NASA sees powerful thunderstorms in Tropical Storm Matmo
Strong thunderstorms reaching toward the top of the troposphere circled Tropical Storm Matmo's center and appeared in a band of thunderstorms on the storm's southwestern quadrant. Infrared imagery from NASA's Aqua satellite showed very cold temperatures that indicated the high cloud tops in the powerful storms.
Tropical cyclones consist of hundreds of thunderstorms. When NASA's Aqua satellite flew over Tropical Storm Matmo on July 17 at 16:59 UTC (12:59 p.m. EDT) on July 17, the Atmospheric Infrared Sounder (AIRS) instrument obtained infrared data on the tropical cyclone. AIRS showed some cloud top temperatures exceeded -63F/-52 C around the storm's center and in the southwestern quadrant of the storm indicating strong storms with the potential for heavy rainfall. The AIRS data was made into a false-colored image at NASA's Jet Propulsion Laboratory in Pasadena, California.

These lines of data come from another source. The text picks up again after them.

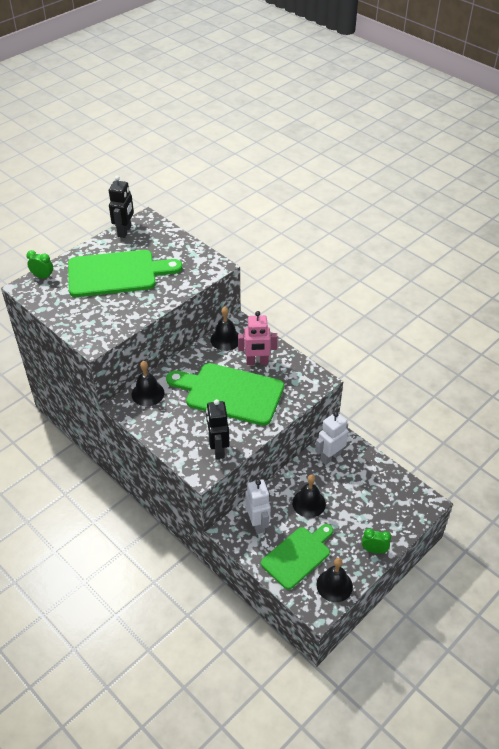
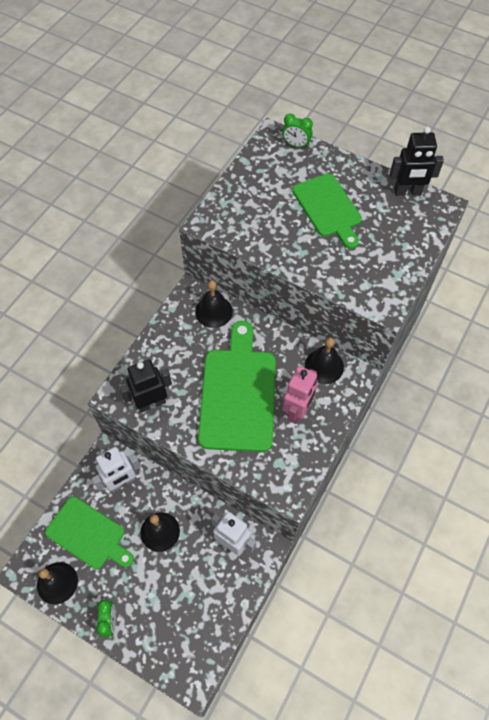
camera: 75 degrees right, 15 degrees up
green clock [26,250,53,279] -> green clock turned 105 degrees clockwise [282,114,313,148]
green cutting board [68,250,182,297] -> green cutting board [292,174,362,249], size x0.66
pink robot [238,311,278,365] -> pink robot turned 135 degrees counterclockwise [283,366,318,424]

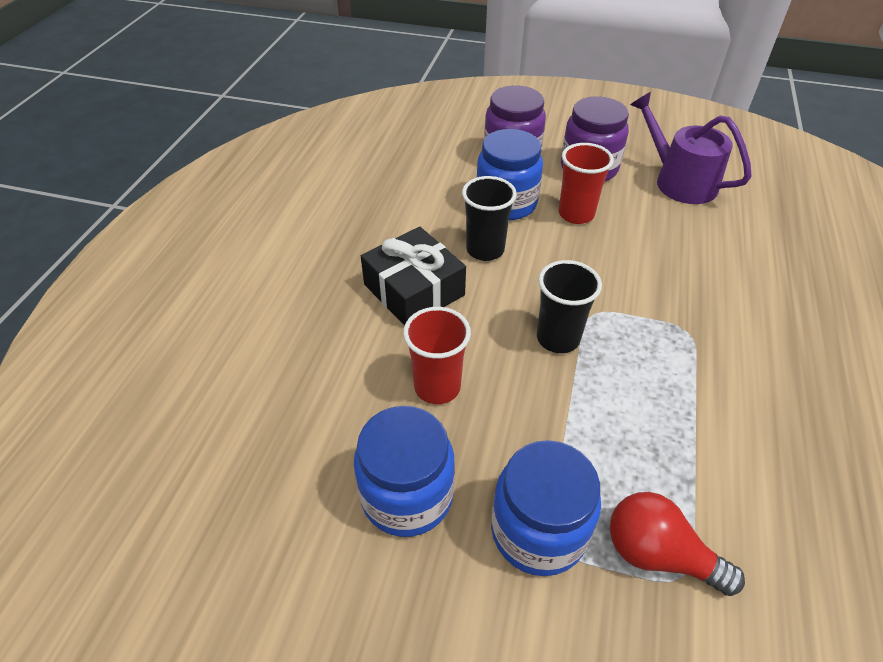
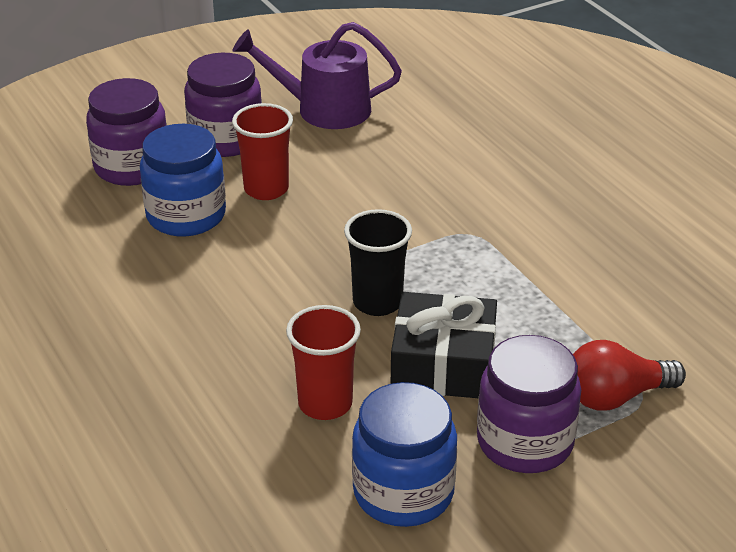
camera: 45 degrees left, 10 degrees down
black gift [361,227,466,326] -> black gift moved to [391,292,497,398]
black cup [462,176,517,261] -> none
blue jar [491,440,601,576] -> purple jar [477,335,581,473]

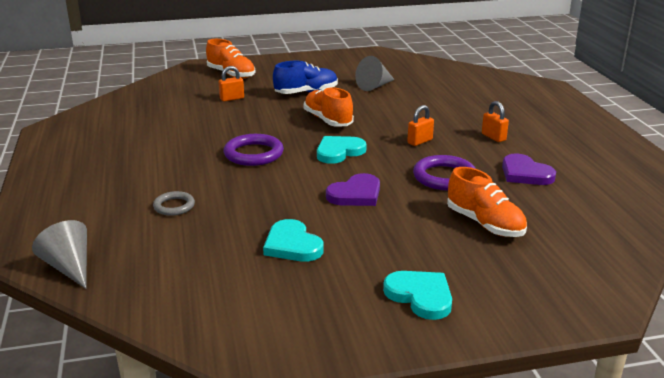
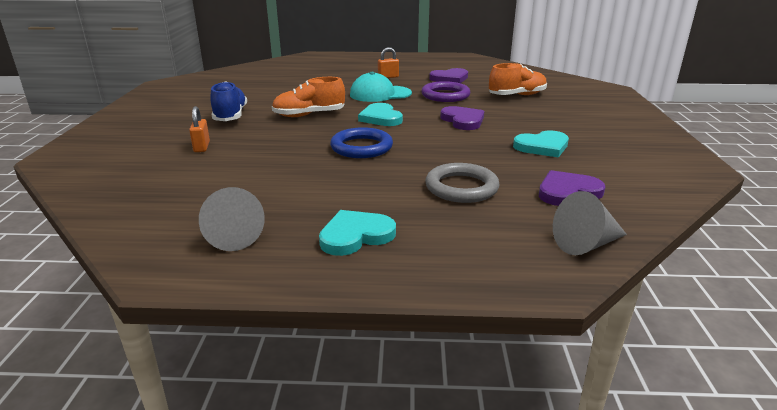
camera: 75 degrees left, 0 degrees up
grey ring [153,191,195,216] -> grey ring [426,163,500,203], size x1.66
orange shoe [206,39,255,79] -> none
purple ring [224,134,284,166] -> blue ring [330,127,393,158]
grey cone [355,56,395,91] -> grey cone moved to [199,187,265,251]
turquoise heart [383,271,452,320] -> turquoise heart moved to [319,210,396,256]
orange padlock [407,105,434,146] -> turquoise cap [350,72,412,102]
none -> purple heart [539,170,605,206]

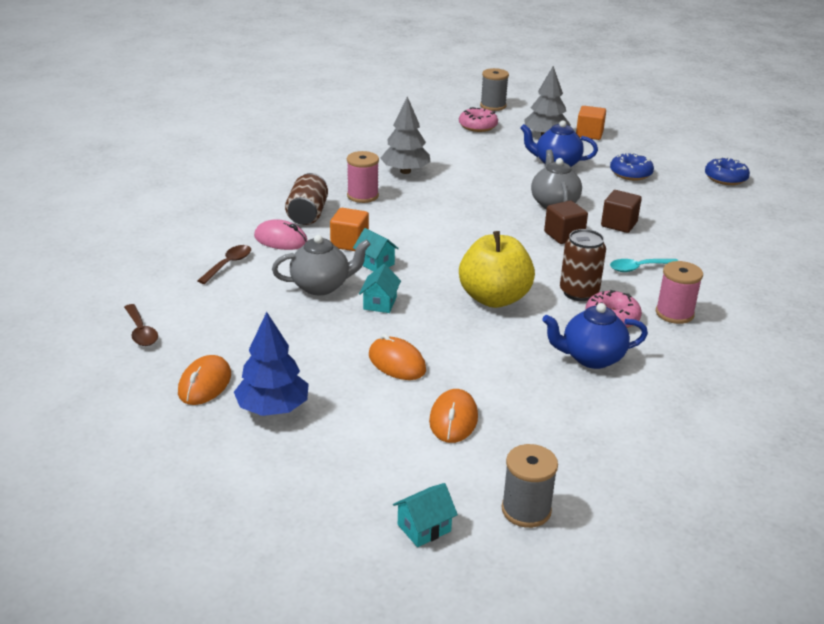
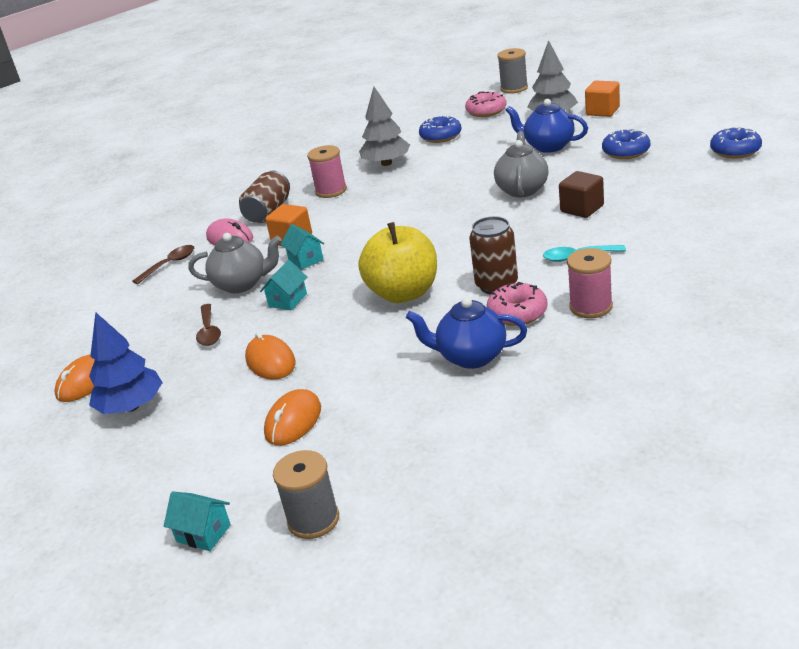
camera: 20 degrees right, 0 degrees up
brown spoon [124,304,158,346] -> brown spoon moved to [196,304,221,346]
turquoise house [393,483,458,547] -> turquoise house turned 45 degrees clockwise [164,491,231,551]
brown cube [544,201,588,244] -> none
none -> blue donut [419,115,462,143]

On July 18 at 1500 UTC (11 a.m. EDT) Tropical Storm Matmo's maximum sustained winds were near 40 knots (46 mph/74 kph). Matmo was located approximately 222 nautical miles (255.5 miles/411.1 km) north of Koror, Palau, centered near 11.2 north latitude and 133.5 east longitude. Matmo has tracked west-northwestward at 3 knots (3.4 mph/5.5 kph).
The Joint Typhoon Warning Center forecast indicates that Matmo will reach typhoon intensity by July 20 as it continues on a northwesterly track toward landfall in northern Taiwan around July 23 as a typhoon.